India’s most evocative maritime tale—the drowning of Lord Krishna’s capital—is back in scientific cross-hairs after fresh side-scan-sonar and multibeam surveys mapped a string of structural “anomalies” off Dwarka and Bet Dwarka this spring. Officials in the Archaeological Survey of India’s Underwater Archaeology Wing (UAW) say the grids, completed on 27 March, enlarge the searchable radius in the Okhamandal shallows and pinpoint “possible jetty walls and grapnel-type stone anchors” for targeted trenching.
First artefacts logged
An interim field note filed on 16 April lists the season’s earliest recoveries: clusters of Harappan-style stone anchors, inscribed potsherds, copper rings and an L-shaped dressed-stone segment lying 5–12 m below the eastern flank of Gomati Creek. Photogrammetric models are now being run to refine a provisional late-Harappan date of c. 1800–1500 BCE for the masonry.
Women lead the dive team
This campaign is also the first to field a majority of women diver-archaeologists. A February briefing by the Ministry of Culture named Dr Aparajita Sharma, Poonam Vind and Rajkumari Barbina among the five-strong core team led by Prof. Alok Tripathi. Their initial sweeps south of Gomati Creek reopened zones first sampled in the 1980s.

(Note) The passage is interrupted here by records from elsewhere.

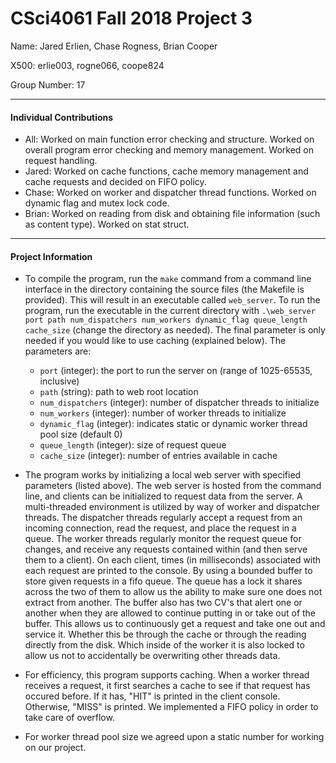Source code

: CSci4061 Fall 2018 Project 3
============================
Name: Jared Erlien, Chase Rogness, Brian Cooper

X500: erlie003, rogne066, coope824

Group Number: 17
___
#### Individual Contributions
- All: Worked on main function error checking and structure. Worked on overall program error checking and memory management. Worked on request handling.
- Jared: Worked on cache functions, cache memory management and cache requests and decided on FIFO policy.
- Chase: Worked on worker and dispatcher thread functions. Worked on dynamic flag and mutex lock code.
- Brian: Worked on reading from disk and obtaining file information (such as content type). Worked on stat struct.
___
#### Project Information
- To compile the program, run the `make` command from a command line interface in the directory containing the source files (the Makefile is provided). This will result in an executable called `web_server`.
To run the program, run the executable in the current directory with `.\web_server port path num_dispatchers num_workers dynamic_flag queue_length cache_size` (change the directory as needed). The final parameter is only needed if you would like to use caching (explained below). The parameters are:

  - `port` (integer): the port to run the server on (range of 1025-65535, inclusive)
  - `path` (string): path to web root location
  - `num_dispatchers` (integer): number of dispatcher threads to initialize
  - `num_workers` (integer): number of worker threads to initialize
  - `dynamic_flag` (integer): indicates static or dynamic worker thread pool size (default 0)
  - `queue_length` (integer): size of request queue
  - `cache_size` (integer): number of entries available in cache


- The program works by initializing a local web server with specified parameters (listed above). The web server is hosted from the command line, and clients can be initialized to request data from the server. A multi-threaded environment is utilized by way of worker and dispatcher threads. The dispatcher threads regularly accept a request from an incoming connection, read the request, and place the request in a queue. The worker threads regularly monitor the request queue for changes, and receive any requests contained within (and then serve them to a client). On each client, times (in milliseconds) associated with each request are printed to the console.
By using a bounded buffer to store given requests in a fifo queue. The queue has a lock it shares across the two of them to allow us the ability to make sure one does not extract from another. The buffer also has two CV's that alert one or another when they are allowed to continue putting in or take out of the buffer. This allows us to continuously get a request and take one out and service it. Whether this be through the cache or through the reading directly from the disk. Which inside of the worker it is also locked to allow us not to accidentally be overwriting other threads data.
- For efficiency, this program supports caching. When a worker thread receives a request, it first searches a cache to see if that request has occured before. If it has, "HIT" is printed in the client console. Otherwise, "MISS" is printed. We implemented a FIFO policy in order to take care of overflow.
- For worker thread pool size we agreed upon a static number for working on our project.
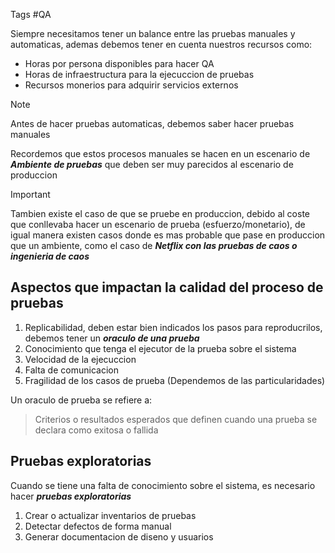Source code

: Tags #QA 

Siempre necesitamos tener un balance entre las pruebas manuales y automaticas, ademas debemos tener en cuenta nuestros recursos como:

- Horas por persona disponibles para hacer QA
- Horas de infraestructura para la ejecuccion de pruebas
- Recursos monerios para adquirir servicios externos 

>[!NOTE]
>Antes de hacer pruebas automaticas, debemos saber hacer pruebas manuales

Recordemos que estos procesos manuales se hacen en un escenario de ***Ambiente de pruebas*** que deben ser muy parecidos al escenario de produccion

>[!IMPORTANT]
>Tambien existe el caso de que se pruebe en produccion, debido al coste que conllevaba hacer un escenario de prueba (esfuerzo/monetario), de igual manera existen casos donde es mas probable que pase en produccion que un ambiente, como el caso de ***Netflix con las pruebas de caos o ingenieria de caos***

## Aspectos que impactan la calidad del proceso de pruebas

1. Replicabilidad, deben estar bien indicados los pasos para reproducrilos, debemos tener un ***oraculo de una prueba***
2. Conocimiento que tenga el ejecutor de la prueba sobre el sistema
3. Velocidad de la ejecuccion
4. Falta de comunicacion
5. Fragilidad de los casos de prueba (Dependemos de las particularidades)

Un oraculo de prueba se refiere a:

> Criterios o resultados esperados que definen cuando una prueba se declara como exitosa o fallida

## Pruebas exploratorias 

Cuando se tiene una falta de conocimiento sobre el sistema, es necesario hacer ***pruebas exploratorias***

1. Crear o actualizar inventarios de pruebas
2. Detectar defectos de forma manual
3. Generar documentacion de diseno y usuarios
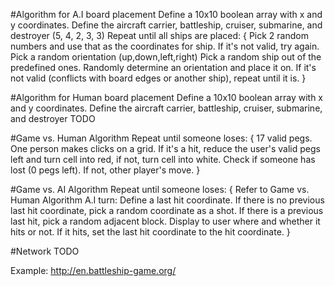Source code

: #Algorithm for A.I board placement
Define a 10x10 boolean array with x and y coordinates.
Define the aircraft carrier, battleship, cruiser, submarine, and destroyer (5, 4, 2, 3, 3)
Repeat until all ships are placed:
{
Pick 2 random numbers and use that as the coordinates for ship. If it's not valid, try again.
Pick a random orientation (up,down,left,right)
Pick a random ship out of the predefined ones.
Randomly determine an orientation and place it on. If it's not valid (conflicts with board edges or another ship), repeat until it is.
}

#Algorithm for Human board placement
Define a 10x10 boolean array with x and y coordinates.
Define the aircraft carrier, battleship, cruiser, submarine, and destroyer
TODO

#Game vs. Human Algorithm
Repeat until someone loses:
{
17 valid pegs.
One person makes clicks on a grid. If it's a hit, reduce the user's valid pegs left and turn cell into red, if not, turn cell into white. 
Check if someone has lost (0 pegs left). If not, other player's move.
}

#Game vs. AI Algorithm
Repeat until someone loses:
{
Refer to Game vs. Human Algorithm
A.I turn:
Define a last hit coordinate.
If there is no previous last hit coordinate, pick a random coordinate as a shot. If there is a previous last hit, pick a random adjacent block.
Display to user where and whether it hits or not.
If it hits, set the last hit coordinate to the hit coordinate.
}

#Network
TODO

Example: http://en.battleship-game.org/
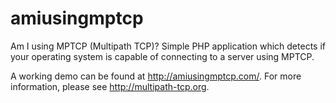 amiusingmptcp
=============

Am I using MPTCP (Multipath TCP)?  Simple PHP application which detects if your operating system is capable of connecting to a server using MPTCP.

A working demo can be found at http://amiusingmptcp.com/.  For more information, please see http://multipath-tcp.org.
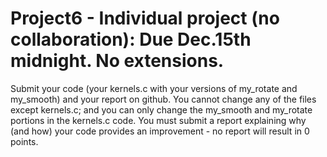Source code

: # Project6 - Individual project (no collaboration): Due Dec.15th midnight. No extensions.
Submit your code (your kernels.c with your versions of my_rotate and my_smooth) and your report on github. You cannot change any of the files except kernels.c; and you can only change the my_smooth and my_rotate portions in the kernels.c code.
You must submit a report explaining why (and how) your code provides an improvement - no report will result in 0 points.
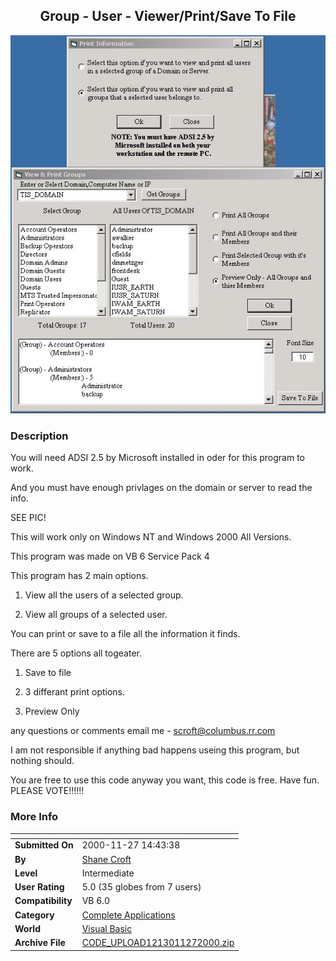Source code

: ﻿<div align="center">

## Group \- User \- Viewer/Print/Save To File

<img src="PIC200011271448261555.jpg">
</div>

### Description

You will need ADSI 2.5 by Microsoft installed in oder for this program to work.

And you must have enough privlages on the domain or server to read the info.

SEE PIC!

This will work only on Windows NT and Windows 2000 All Versions.

This program was made on VB 6 Service Pack 4

This program has 2 main options.

1. View all the users of a selected group.

2. View all groups of a selected user.

You can print or save to a file all the information it finds.

There are 5 options all togeater.

1. Save to file

2. 3 differant print options.

3. Preview Only

any questions or comments email me - scroft@columbus.rr.com

I am not responsible if anything bad happens useing this program, but nothing should.

You are free to use this code anyway you want, this code is free. Have fun. PLEASE VOTE!!!!!!
 
### More Info
 


<span>             |<span>
---                |---
**Submitted On**   |2000-11-27 14:43:38
**By**             |[Shane Croft](https://github.com/Planet-Source-Code/PSCIndex/blob/master/ByAuthor/shane-croft.md)
**Level**          |Intermediate
**User Rating**    |5.0 (35 globes from 7 users)
**Compatibility**  |VB 6\.0
**Category**       |[Complete Applications](https://github.com/Planet-Source-Code/PSCIndex/blob/master/ByCategory/complete-applications__1-27.md)
**World**          |[Visual Basic](https://github.com/Planet-Source-Code/PSCIndex/blob/master/ByWorld/visual-basic.md)
**Archive File**   |[CODE\_UPLOAD1213011272000\.zip](https://github.com/Planet-Source-Code/shane-croft-group-user-viewer-print-save-to-file__1-13160/archive/master.zip)








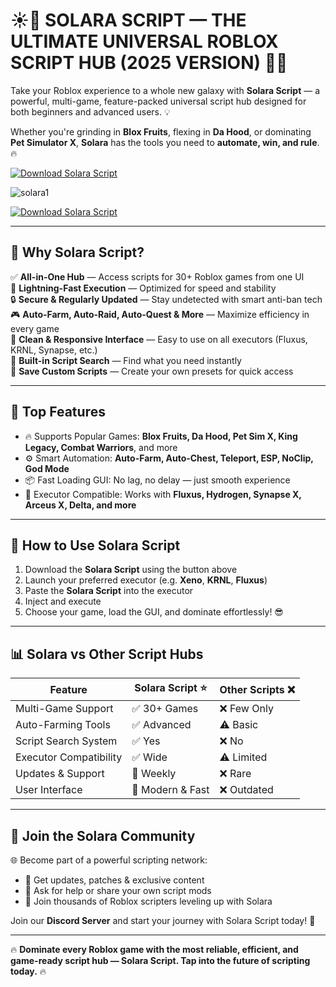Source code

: # ☀️🌌 **SOLARA SCRIPT — THE ULTIMATE UNIVERSAL ROBLOX SCRIPT HUB (2025 VERSION)** 🚀🔧

Take your Roblox experience to a whole new galaxy with **Solara Script** — a powerful, multi-game, feature-packed universal script hub designed for both beginners and advanced users. 💡

Whether you're grinding in **Blox Fruits**, flexing in **Da Hood**, or dominating **Pet Simulator X**, **Solara** has the tools you need to **automate, win, and rule**. 🔥

[![Download Solara Script](https://img.shields.io/badge/Download-Solara_Script-purple?style=for-the-badge&logo=roblox)]()

![solara1](https://github.com/user-attachments/assets/c230784c-a4b5-42d1-b1a1-4edb09994913)


[![Download Solara Script](https://img.shields.io/badge/Download-Solara_Script-purple?style=for-the-badge&logo=roblox)]()

---

## 🌟 **Why Solara Script?**

✅ **All-in-One Hub** — Access scripts for 30+ Roblox games from one UI  
🚀 **Lightning-Fast Execution** — Optimized for speed and stability  
🔒 **Secure & Regularly Updated** — Stay undetected with smart anti-ban tech  
🎮 **Auto-Farm, Auto-Raid, Auto-Quest & More** — Maximize efficiency in every game  
🎨 **Clean & Responsive Interface** — Easy to use on all executors (Fluxus, KRNL, Synapse, etc.)  
🧠 **Built-in Script Search** — Find what you need instantly  
💾 **Save Custom Scripts** — Create your own presets for quick access

---

## 🎯 **Top Features**

- 🔥 Supports Popular Games: **Blox Fruits, Da Hood, Pet Sim X, King Legacy, Combat Warriors**, and more  
- ⚙️ Smart Automation: **Auto-Farm, Auto-Chest, Teleport, ESP, NoClip, God Mode**  
- 📦 Fast Loading GUI: No lag, no delay — just smooth experience  
- 🧩 Executor Compatible: Works with **Fluxus, Hydrogen, Synapse X, Arceus X, Delta, and more**

---

## 🚀 **How to Use Solara Script**

1. Download the **Solara Script** using the button above  
2. Launch your preferred executor (e.g. **Xeno**, **KRNL**, **Fluxus**)  
3. Paste the **Solara Script** into the executor  
4. Inject and execute  
5. Choose your game, load the GUI, and dominate effortlessly! 😎

---

## 📊 **Solara vs Other Script Hubs**

| Feature                 | Solara Script ⭐ | Other Scripts ❌ |
|-------------------------|------------------|------------------|
| Multi-Game Support      | ✅ 30+ Games      | ❌ Few Only       |
| Auto-Farming Tools      | ✅ Advanced       | ⚠️ Basic          |
| Script Search System    | ✅ Yes            | ❌ No             |
| Executor Compatibility  | ✅ Wide           | ⚠️ Limited        |
| Updates & Support       | 🔄 Weekly         | ❌ Rare           |
| User Interface          | 🎨 Modern & Fast  | ❌ Outdated       |

---

## 💬 **Join the Solara Community**

🌐 Become part of a powerful scripting network:
- 🔔 Get updates, patches & exclusive content  
- 💬 Ask for help or share your own script mods  
- 🚀 Join thousands of Roblox scripters leveling up with Solara  

Join our **Discord Server** and start your journey with Solara Script today! 🌟

---

🔥 **Dominate every Roblox game with the most reliable, efficient, and game-ready script hub — Solara Script. Tap into the future of scripting today.** 🔥
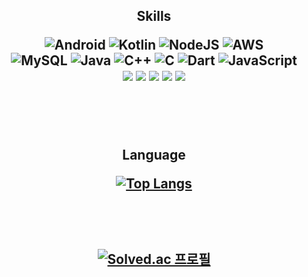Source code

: 

<h2 align="center"> Skills </center>

<p align="center">
  
![Android](https://img.shields.io/badge/Android-3DDC84?style=for-the-badge&logo=android&logoColor=white) ![Kotlin](https://img.shields.io/badge/kotlin-%230095D5.svg?style=for-the-badge&logo=kotlin&logoColor=white) ![NodeJS](https://img.shields.io/badge/node.js-6DA55F?style=for-the-badge&logo=node.js&logoColor=white) ![AWS](https://img.shields.io/badge/AWS-%23FF9900.svg?style=for-the-badge&logo=amazon-aws&logoColor=white) 
  <br>
  ![MySQL](https://img.shields.io/badge/mysql-%2300f.svg?style=for-the-badge&logo=mysql&logoColor=white) ![Java](https://img.shields.io/badge/java-%23ED8B00.svg?style=for-the-badge&logo=java&logoColor=white) ![C++](https://img.shields.io/badge/c++-%2300599C.svg?style=for-the-badge&logo=c%2B%2B&logoColor=white) ![C](https://img.shields.io/badge/c-%2300599C.svg?style=for-the-badge&logo=c&logoColor=white) ![Dart](https://img.shields.io/badge/dart-%230175C2.svg?style=for-the-badge&logo=dart&logoColor=white) ![JavaScript](https://img.shields.io/badge/javascript-%23323330.svg?style=for-the-badge&logo=javascript&logoColor=%23F7DF1E)
  <br>
 <img src="https://img.shields.io/badge/springboot-6DB33F?style=for-the-badge&logo=springboot&logoColor=white"> <img src="https://img.shields.io/badge/spring-6DB33F?style=for-the-badge&logo=spring&logoColor=white"> <img src="https://img.shields.io/badge/amazonaws-232F3E?style=for-the-badge&logo=amazonaws&logoColor=white"> <img src="https://img.shields.io/badge/gradle-02303A?style=for-the-badge&logo=gradle&logoColor=white"> <img src="https://img.shields.io/badge/postgresql-4B89DC?style=for-the-badge&logo=postgresql&logoColor=white"> 
   
</p>

<br>
<br>

<h2 align="center"> Language </center>

<p align="center">
  
[![Top Langs](https://github-readme-stats.vercel.app/api/top-langs/?username=khc41&layout=compact)](https://github.com/anuraghazra/github-readme-stats)
  
</p>

<br>
<br>

[![Solved.ac
프로필](http://mazassumnida.wtf/api/generate_badge?boj=khc41)](https://solved.ac/khc41/)

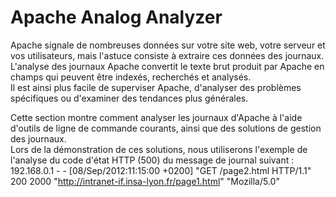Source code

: # Apache Analog Analyzer

Apache signale de nombreuses données sur votre site web, votre serveur et vos utilisateurs, mais l'astuce consiste à extraire ces données des journaux.<br/>
L'analyse des journaux Apache convertit le texte brut produit par Apache en champs qui peuvent être indexés, recherchés et analysés.<br/>
Il est ainsi plus facile de superviser Apache, d'analyser des problèmes spécifiques ou d'examiner des tendances plus générales.<br/>

Cette section montre comment analyser les journaux d'Apache à l'aide d'outils de ligne de commande courants, ainsi que des solutions de gestion des journaux.<br/>
Lors de la démonstration de ces solutions, nous utiliserons l'exemple de l'analyse du code d'état HTTP (500) du message de journal suivant :<br/>
192.168.0.1 - - [08/Sep/2012:11:15:00 +0200] "GET /page2.html HTTP/1.1" 200 2000 "http://intranet-if.insa-lyon.fr/page1.html" "Mozilla/5.0"<br/>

From sonar to 3-D heritage
Tripathi’s crew is coupling the sonar lines with high-resolution photogrammetry, sediment coring and optically stimulated luminescence dating. The twin data sets, researchers say, will let them draft a 3-D conservation plan instead of lifting stone blocks outright—an approach endorsed in a June 2025 peer-reviewed study that re-examined Dwarka’s bathymetry and proposed a calibrated chronology for a stone jetty between 1,800 and 1,500 BCE.
Classroom to seabed
To staff coming seasons, the ASI opened nominations on 15 May for a two-week underwater-archaeology course—lectures in Greater Noida followed by open-water dives at Dwarka in July. Graduates are expected to join the present expedition when it resumes.
Calm-water window
Because the Arabian Sea turns rough in summer, the UAW has pencilled in October–November 2025 for a third “ground-truthing” season. “In winter the sea will be calm. We will survey the whole area and may go for excavation thereafter,” Tripathi told The New Indian Express, noting that vegetation clearance and in-situ stabilisation top the to-do list.
Long road from legend to stratigraphy
Previous offshore digs (2005–07) lifted anchors, sculpture fragments and 26 cultural layers near the Dwarkadhish Temple but stopped short of proving the Mahabharata’s account of a fortified port swallowed by the sea. The current sonar grids give archaeologists their most precise targets yet—and, with fresh laboratory dates expected early next year, the best chance so far of deciding how much of Krishna’s fabled city lies in dressed stone beneath the waves.